Krippendorff's alpha: A general-purpose reliability measure developed by Klaus Krippendorff. Its key advantage: it handles any number of raters, any number of categories, any measurement level (nominal, ordinal, interval, ratio), and — critically — missing data. Most other reliability metrics require complete matrices.
Coincidence matrix: The core of Krippendorff's alpha computation. Instead of working with the raw rater-item matrix, we build a matrix of how often pairs of values co-occur across items. For each item rated by m raters, we count all m*(m-1) ordered pairs of assigned values, weighted by 1/(m-1). This naturally handles variable numbers of raters per item — items with more raters contribute more to the coincidence matrix, but each individual pair is weighted appropriately.
Agreement vs. chance agreement: Alpha = 1 - (observed_disagreement / expected_disagreement). Observed disagreement comes from the coincidence matrix diagonal vs. off-diagonal. Expected disagreement is what we'd see if raters assigned values randomly with the same marginal frequencies. Alpha corrects for chance agreement — unlike raw percentage agreement, it won't be inflated by unbalanced base rates.
Fleiss' kappa (and why it fails here): Fleiss' kappa extends Cohen's kappa to multiple raters, but it requires every rater to rate every item. With our 100x12,217 matrix at <2% density, Fleiss' kappa is mathematically undefined. We store NULL for this metric.
Kendall's W: Measures concordance among rankings. Requires complete rankings — every rater must rank every item. Even more restrictive than Fleiss' kappa. Also stored as NULL.

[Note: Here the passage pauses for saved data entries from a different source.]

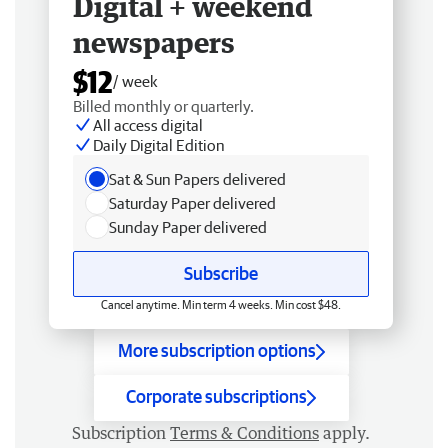
Digital + weekend
newspapers
$12
/ week
Billed monthly or quarterly.
All access digital
Daily Digital Edition
Sat & Sun Papers delivered
Saturday Paper delivered
Sunday Paper delivered
Subscribe
Cancel anytime. Min term 4 weeks. Min cost $48.
More subscription options
Corporate subscriptions
Subscription
Terms & Conditions
apply.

Implementation: coincidence matrix formulation

The implementation is about 50 lines of numpy:

For each item (column in the matrix), collect the non-NaN ratings
If fewer than 2 raters rated this item, skip it (can't measure agreement with <2 raters)
For each pair of raters who both rated the item, add their value pair to the coincidence matrix, weighted by 1/(m-1) where m is the number of raters for that item
Compute marginal frequencies from the coincidence matrix
Observed disagreement: 1 - trace(coincidence) / total
Expected disagreement: 1 - sum(n_k * (n_k - 1)) / (n * (n - 1)) where n_k are marginal frequencies

Nominal vs. ordinal variants

We compute nominal alpha for batch voting (binary: selected=1, not selected=0) and ordinal alpha for category ranking (Borda scores: 3, 2, 1). The ordinal variant uses a different distance metric that accounts for the ordering of categories — disagreeing by 2 ranks is worse than disagreeing by 1.

Alternatives Considered

Fleiss' kappa: Cannot handle missing data. Undefined for our matrix.
Scott's pi / Cohen's kappa: Designed for 2 raters only.
Intraclass correlation (ICC): For continuous ratings. Batch voting is binary, so ICC doesn't apply directly.
Pairwise Spearman correlations: Compute Spearman rank correlation for each pair of voters who both rated at least N common items, then average. Implementable but unreliable — most voter pairs share very few items, making individual correlations extremely noisy.
External library (krippendorff package): Available on PyPI but adds a dependency for ~50 lines of numpy. We implemented from scratch to avoid the dependency.

What Was Learned

Krippendorff's alpha is the only standard reliability metric that works out of the box with extremely sparse data. The coincidence matrix formulation is elegant — it naturally weights items by how many raters evaluated them, without requiring any special handling of missing values. The expected result for synthetic data is low alpha (voters are noisy by design, especially the 10% "random" profile), which is exactly what we observe. When real vote data arrives, alpha will likely be higher because real voters have more consistent preferences than synthetic ones.

The main caveat: alpha is sensitive to base rate. With batch voting where the base rate is 10% (5 selected out of 50 shown), even random raters will often agree on "not selected" — this inflates raw agreement but alpha corrects for it. If alpha is still near zero after correction, voter agreement is genuinely weak.